* [Task instructions] Convert every line of the listing below into a JSON array of strings, one string per line, skipping any blank lines.
BEGIN Given data
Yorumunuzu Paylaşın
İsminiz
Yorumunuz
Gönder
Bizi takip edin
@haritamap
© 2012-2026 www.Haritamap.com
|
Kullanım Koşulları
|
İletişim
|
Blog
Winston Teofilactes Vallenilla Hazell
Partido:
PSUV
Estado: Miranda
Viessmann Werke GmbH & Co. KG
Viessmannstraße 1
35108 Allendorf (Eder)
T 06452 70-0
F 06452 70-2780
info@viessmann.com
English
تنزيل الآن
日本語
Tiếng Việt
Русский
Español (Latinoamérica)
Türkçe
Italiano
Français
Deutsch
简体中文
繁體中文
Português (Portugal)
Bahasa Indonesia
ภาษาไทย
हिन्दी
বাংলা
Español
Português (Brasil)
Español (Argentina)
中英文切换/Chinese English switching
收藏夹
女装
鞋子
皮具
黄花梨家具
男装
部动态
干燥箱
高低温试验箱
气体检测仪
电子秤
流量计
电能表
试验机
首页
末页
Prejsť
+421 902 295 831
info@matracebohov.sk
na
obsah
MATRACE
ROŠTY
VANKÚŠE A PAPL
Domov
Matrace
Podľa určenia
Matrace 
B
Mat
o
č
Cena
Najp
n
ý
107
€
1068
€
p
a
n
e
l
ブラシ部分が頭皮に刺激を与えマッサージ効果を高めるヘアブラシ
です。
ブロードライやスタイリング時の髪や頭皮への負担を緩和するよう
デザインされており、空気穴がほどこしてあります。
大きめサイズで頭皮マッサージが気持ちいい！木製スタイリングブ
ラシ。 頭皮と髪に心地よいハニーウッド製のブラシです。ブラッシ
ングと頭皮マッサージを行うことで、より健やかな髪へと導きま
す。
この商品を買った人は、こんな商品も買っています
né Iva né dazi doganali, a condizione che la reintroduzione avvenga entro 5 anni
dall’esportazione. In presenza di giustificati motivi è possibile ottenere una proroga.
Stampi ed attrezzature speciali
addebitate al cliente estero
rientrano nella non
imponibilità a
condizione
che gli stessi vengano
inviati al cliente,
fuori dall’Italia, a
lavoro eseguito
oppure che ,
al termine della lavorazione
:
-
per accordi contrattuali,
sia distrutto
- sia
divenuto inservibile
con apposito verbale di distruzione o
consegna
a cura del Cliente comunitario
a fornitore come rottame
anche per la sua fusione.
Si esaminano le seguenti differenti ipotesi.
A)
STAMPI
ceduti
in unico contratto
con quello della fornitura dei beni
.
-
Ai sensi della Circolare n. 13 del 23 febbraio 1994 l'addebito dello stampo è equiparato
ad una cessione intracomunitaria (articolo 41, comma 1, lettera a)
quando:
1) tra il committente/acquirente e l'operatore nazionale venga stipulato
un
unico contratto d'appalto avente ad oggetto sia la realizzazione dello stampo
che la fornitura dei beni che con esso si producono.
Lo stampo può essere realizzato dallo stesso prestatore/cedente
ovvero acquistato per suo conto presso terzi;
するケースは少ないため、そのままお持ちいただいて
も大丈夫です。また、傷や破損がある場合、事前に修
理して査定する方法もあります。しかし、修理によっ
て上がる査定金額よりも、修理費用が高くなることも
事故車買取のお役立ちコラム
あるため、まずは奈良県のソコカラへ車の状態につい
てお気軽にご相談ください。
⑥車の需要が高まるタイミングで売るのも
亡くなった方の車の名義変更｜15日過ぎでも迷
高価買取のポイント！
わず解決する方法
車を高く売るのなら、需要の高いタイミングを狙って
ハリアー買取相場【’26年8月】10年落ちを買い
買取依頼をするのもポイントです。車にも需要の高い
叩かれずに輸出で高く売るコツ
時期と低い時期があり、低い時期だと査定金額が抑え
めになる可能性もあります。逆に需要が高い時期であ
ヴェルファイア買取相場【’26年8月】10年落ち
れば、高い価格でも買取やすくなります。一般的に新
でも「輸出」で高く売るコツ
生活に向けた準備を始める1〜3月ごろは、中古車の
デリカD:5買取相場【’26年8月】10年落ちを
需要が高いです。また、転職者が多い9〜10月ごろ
END Given data
* [Answer for this exercise]
[
  "Yorumunuzu Paylaşın",
  "İsminiz",
  "Yorumunuz",
  "Gönder",
  "Bizi takip edin",
  "@haritamap",
  "© 2012-2026 www.Haritamap.com",
  "|",
  "Kullanım Koşulları",
  "|",
  "İletişim",
  "|",
  "Blog",
  "Winston Teofilactes Vallenilla Hazell",
  "Partido:",
  "PSUV",
  "Estado: Miranda",
  "Viessmann Werke GmbH & Co. KG",
  "Viessmannstraße 1",
  "35108 Allendorf (Eder)",
  "T 06452 70-0",
  "F 06452 70-2780",
  "info@viessmann.com",
  "English",
  "تنزيل الآن",
  "日本語",
  "Tiếng Việt",
  "Русский",
  "Español (Latinoamérica)",
  "Türkçe",
  "Italiano",
  "Français",
  "Deutsch",
  "简体中文",
  "繁體中文",
  "Português (Portugal)",
  "Bahasa Indonesia",
  "ภาษาไทย",
  "हिन्दी",
  "বাংলা",
  "Español",
  "Português (Brasil)",
  "Español (Argentina)",
  "中英文切换/Chinese English switching",
  "收藏夹",
  "女装",
  "鞋子",
  "皮具",
  "黄花梨家具",
  "男装",
  "部动态",
  "干燥箱",
  "高低温试验箱",
  "气体检测仪",
  "电子秤",
  "流量计",
  "电能表",
  "试验机",
  "首页",
  "末页",
  "Prejsť",
  "+421 902 295 831",
  "info@matracebohov.sk",
  "na",
  "obsah",
  "MATRACE",
  "ROŠTY",
  "VANKÚŠE A PAPL",
  "Domov",
  "Matrace",
  "Podľa určenia",
  "Matrace ",
  "B",
  "Mat",
  "o",
  "č",
  "Cena",
  "Najp",
  "n",
  "ý",
  "107",
  "€",
  "1068",
  "€",
  "p",
  "a",
  "n",
  "e",
  "l",
  "ブラシ部分が頭皮に刺激を与えマッサージ効果を高めるヘアブラシ",
  "です。",
  "ブロードライやスタイリング時の髪や頭皮への負担を緩和するよう",
  "デザインされており、空気穴がほどこしてあります。",
  "大きめサイズで頭皮マッサージが気持ちいい！木製スタイリングブ",
  "ラシ。 頭皮と髪に心地よいハニーウッド製のブラシです。ブラッシ",
  "ングと頭皮マッサージを行うことで、より健やかな髪へと導きま",
  "す。",
  "この商品を買った人は、こんな商品も買っています",
  "né Iva né dazi doganali, a condizione che la reintroduzione avvenga entro 5 anni",
  "dall’esportazione. In presenza di giustificati motivi è possibile ottenere una proroga.",
  "Stampi ed attrezzature speciali",
  "addebitate al cliente estero",
  "rientrano nella non",
  "imponibilità a",
  "condizione",
  "che gli stessi vengano",
  "inviati al cliente,",
  "fuori dall’Italia, a",
  "lavoro eseguito",
  "oppure che ,",
  "al termine della lavorazione",
  ":",
  "-",
  "per accordi contrattuali,",
  "sia distrutto",
  "- sia",
  "divenuto inservibile",
  "con apposito verbale di distruzione o",
  "consegna",
  "a cura del Cliente comunitario",
  "a fornitore come rottame",
  "anche per la sua fusione.",
  "Si esaminano le seguenti differenti ipotesi.",
  "A)",
  "STAMPI",
  "ceduti",
  "in unico contratto",
  "con quello della fornitura dei beni",
  ".",
  "-",
  "Ai sensi della Circolare n. 13 del 23 febbraio 1994 l'addebito dello stampo è equiparato",
  "ad una cessione intracomunitaria (articolo 41, comma 1, lettera a)",
  "quando:",
  "1) tra il committente/acquirente e l'operatore nazionale venga stipulato",
  "un",
  "unico contratto d'appalto avente ad oggetto sia la realizzazione dello stampo",
  "che la fornitura dei beni che con esso si producono.",
  "Lo stampo può essere realizzato dallo stesso prestatore/cedente",
  "ovvero acquistato per suo conto presso terzi;",
  "するケースは少ないため、そのままお持ちいただいて",
  "も大丈夫です。また、傷や破損がある場合、事前に修",
  "理して査定する方法もあります。しかし、修理によっ",
  "て上がる査定金額よりも、修理費用が高くなることも",
  "事故車買取のお役立ちコラム",
  "あるため、まずは奈良県のソコカラへ車の状態につい",
  "てお気軽にご相談ください。",
  "⑥車の需要が高まるタイミングで売るのも",
  "亡くなった方の車の名義変更｜15日過ぎでも迷",
  "高価買取のポイント！",
  "わず解決する方法",
  "車を高く売るのなら、需要の高いタイミングを狙って",
  "ハリアー買取相場【’26年8月】10年落ちを買い",
  "買取依頼をするのもポイントです。車にも需要の高い",
  "叩かれずに輸出で高く売るコツ",
  "時期と低い時期があり、低い時期だと査定金額が抑え",
  "めになる可能性もあります。逆に需要が高い時期であ",
  "ヴェルファイア買取相場【’26年8月】10年落ち",
  "れば、高い価格でも買取やすくなります。一般的に新",
  "でも「輸出」で高く売るコツ",
  "生活に向けた準備を始める1〜3月ごろは、中古車の",
  "デリカD:5買取相場【’26年8月】10年落ちを",
  "需要が高いです。また、転職者が多い9〜10月ごろ"
]